_Requirement_
Transcribe all the records exactly and omit any images they hold.

_Records for processing_
────

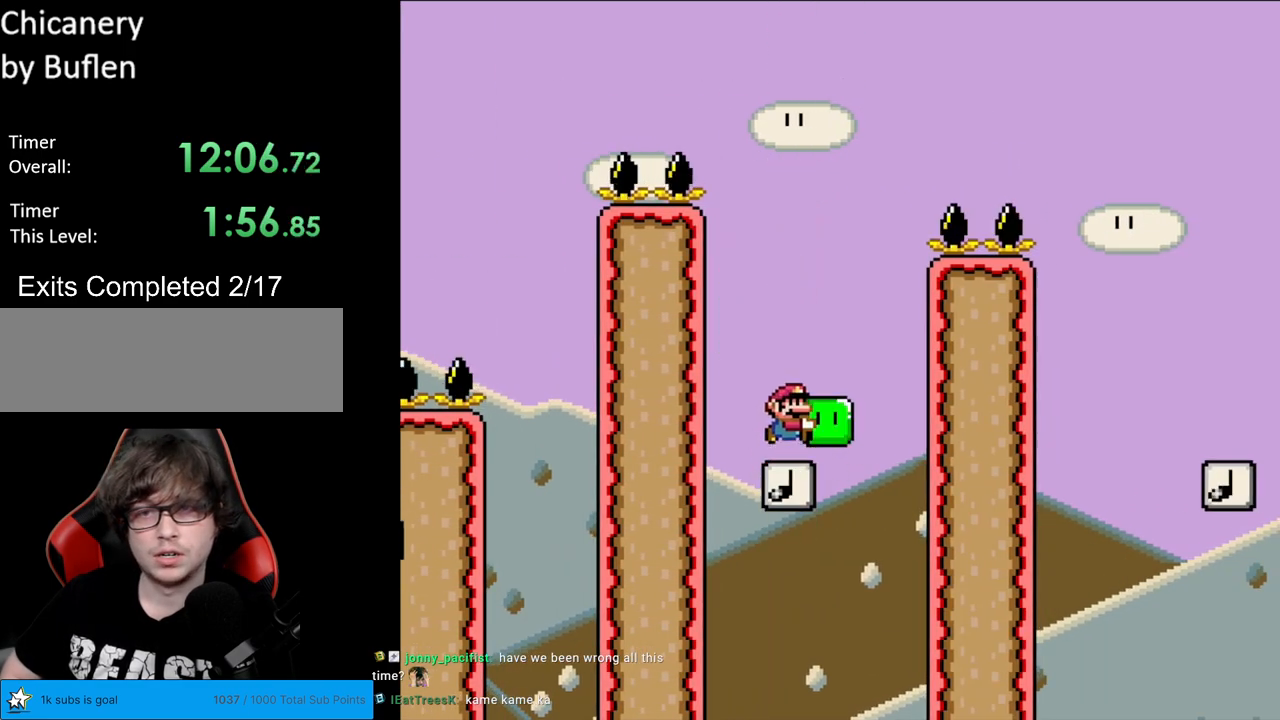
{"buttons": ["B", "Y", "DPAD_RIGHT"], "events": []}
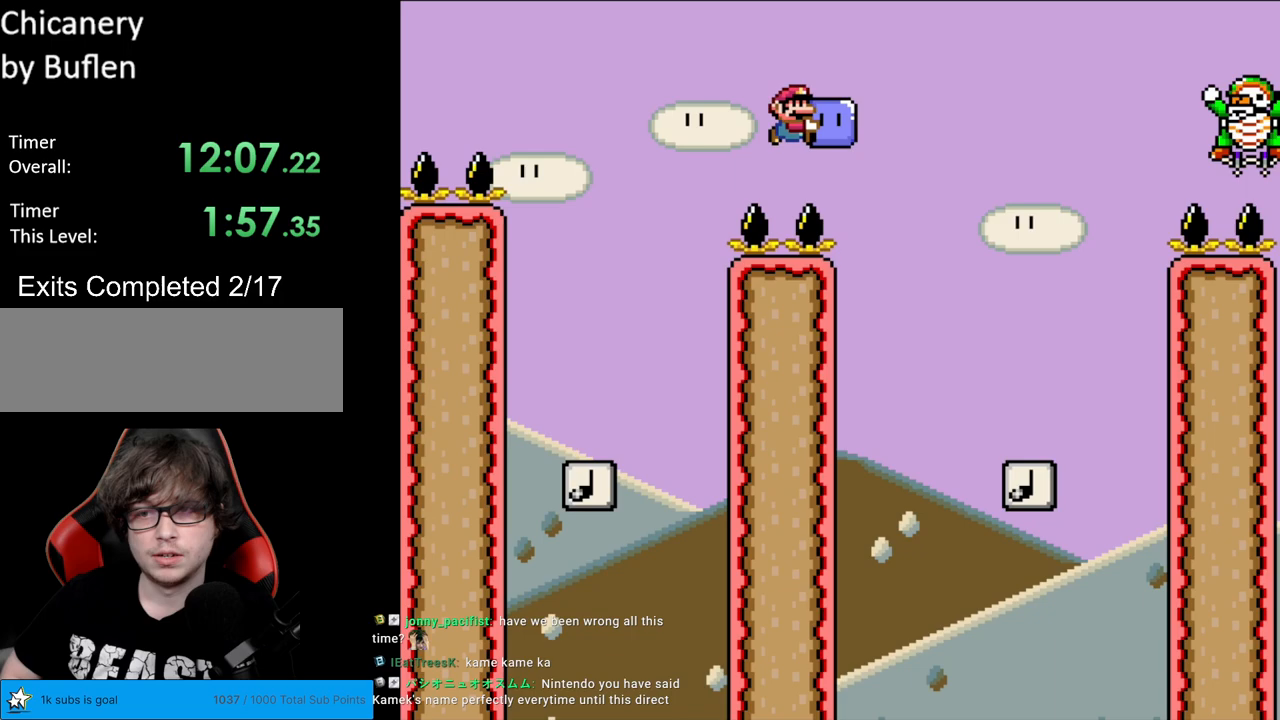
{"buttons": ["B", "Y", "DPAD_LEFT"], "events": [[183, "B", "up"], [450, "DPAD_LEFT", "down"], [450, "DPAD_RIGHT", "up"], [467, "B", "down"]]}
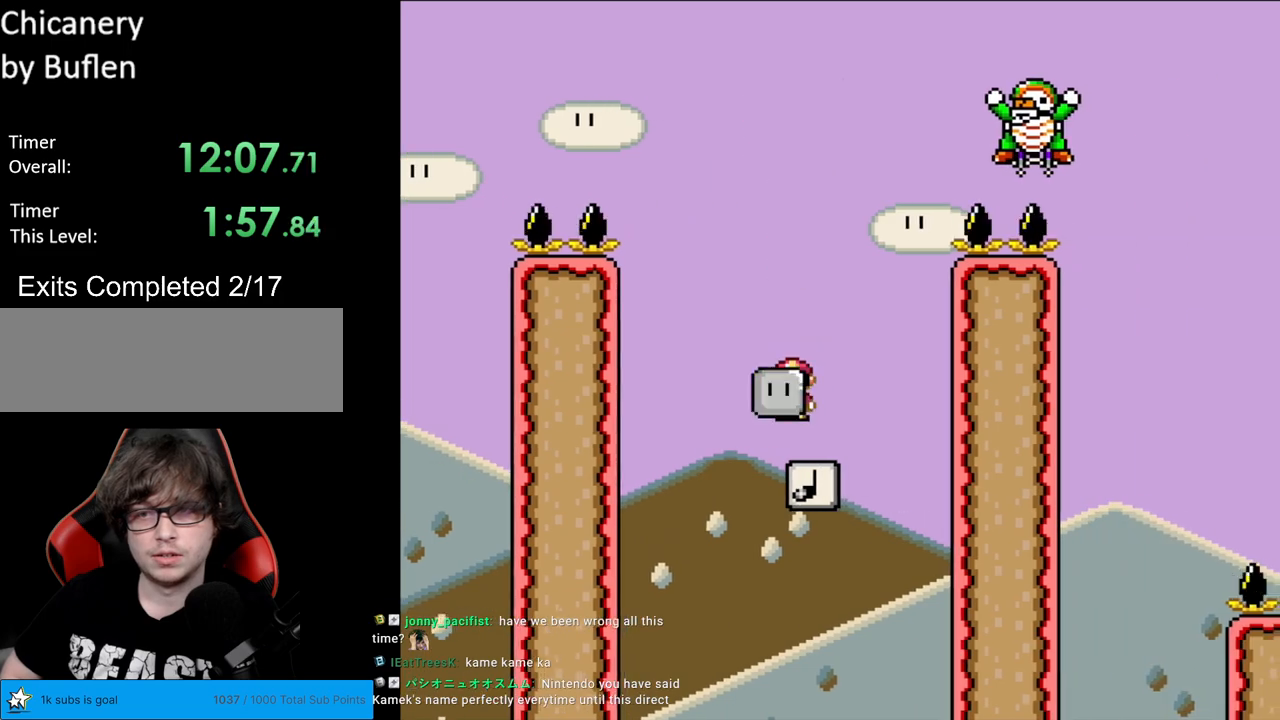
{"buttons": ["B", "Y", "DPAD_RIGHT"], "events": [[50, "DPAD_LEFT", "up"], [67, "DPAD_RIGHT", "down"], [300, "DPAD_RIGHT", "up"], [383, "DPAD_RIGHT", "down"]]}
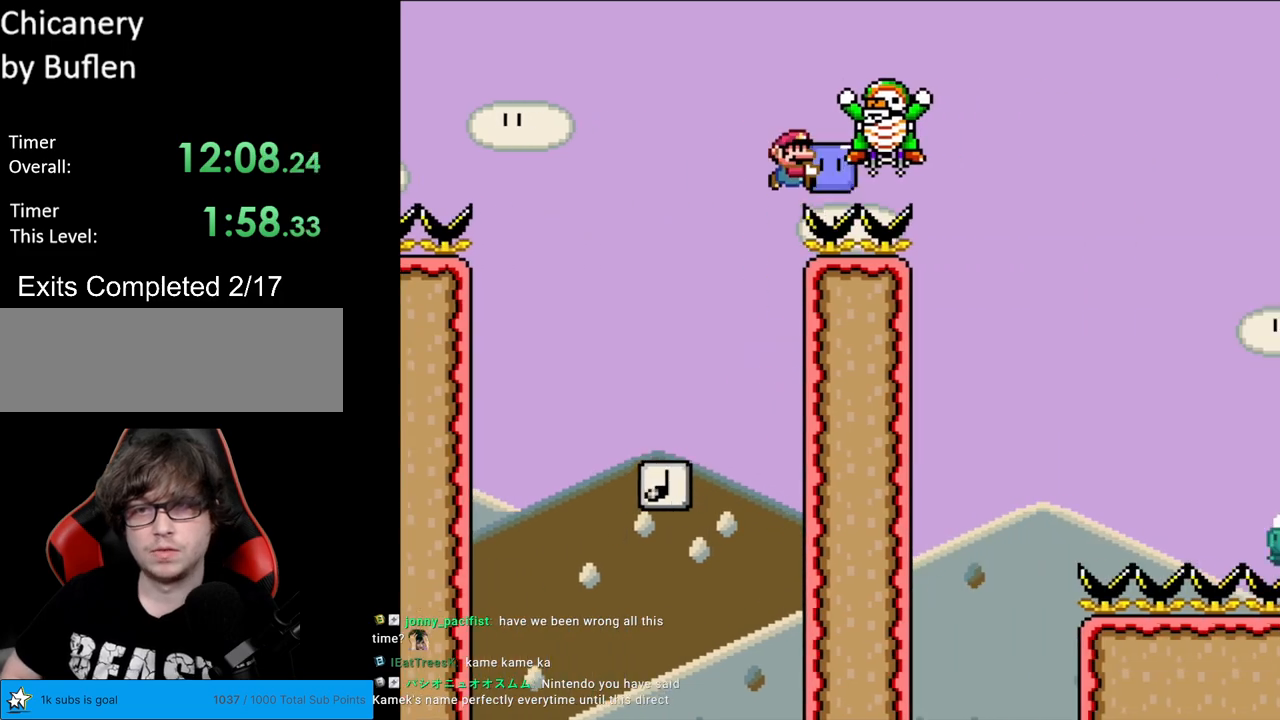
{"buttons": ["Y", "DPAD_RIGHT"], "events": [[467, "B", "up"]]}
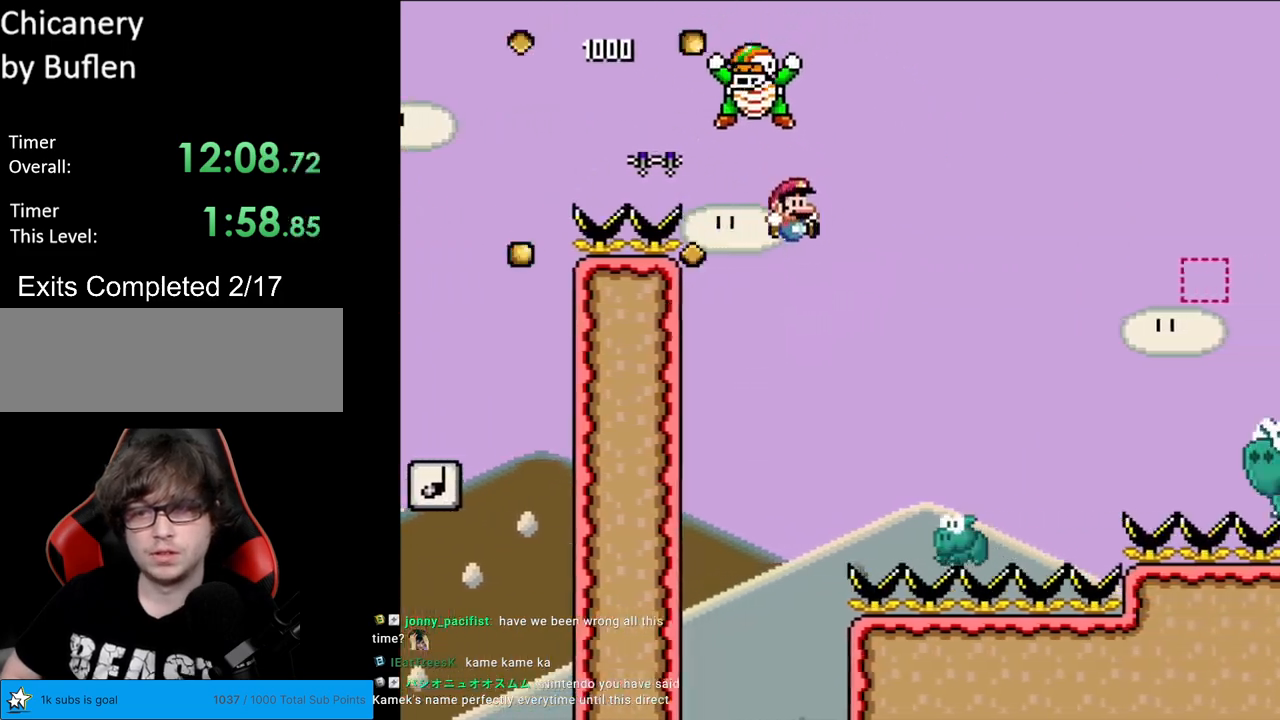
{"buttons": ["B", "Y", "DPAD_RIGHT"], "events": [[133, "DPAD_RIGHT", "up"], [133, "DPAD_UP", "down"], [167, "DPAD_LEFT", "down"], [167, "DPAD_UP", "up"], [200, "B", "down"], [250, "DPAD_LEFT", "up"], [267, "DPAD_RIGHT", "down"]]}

────

_Finished task_
{"buttons": ["B", "Y", "DPAD_RIGHT"], "events": []}
{"buttons": ["B", "Y", "DPAD_LEFT"], "events": [[183, "B", "up"], [450, "DPAD_LEFT", "down"], [450, "DPAD_RIGHT", "up"], [467, "B", "down"]]}
{"buttons": ["B", "Y", "DPAD_RIGHT"], "events": [[50, "DPAD_LEFT", "up"], [67, "DPAD_RIGHT", "down"], [300, "DPAD_RIGHT", "up"], [383, "DPAD_RIGHT", "down"]]}
{"buttons": ["Y", "DPAD_RIGHT"], "events": [[467, "B", "up"]]}
{"buttons": ["B", "Y", "DPAD_RIGHT"], "events": [[133, "DPAD_RIGHT", "up"], [133, "DPAD_UP", "down"], [167, "DPAD_LEFT", "down"], [167, "DPAD_UP", "up"], [200, "B", "down"], [250, "DPAD_LEFT", "up"], [267, "DPAD_RIGHT", "down"]]}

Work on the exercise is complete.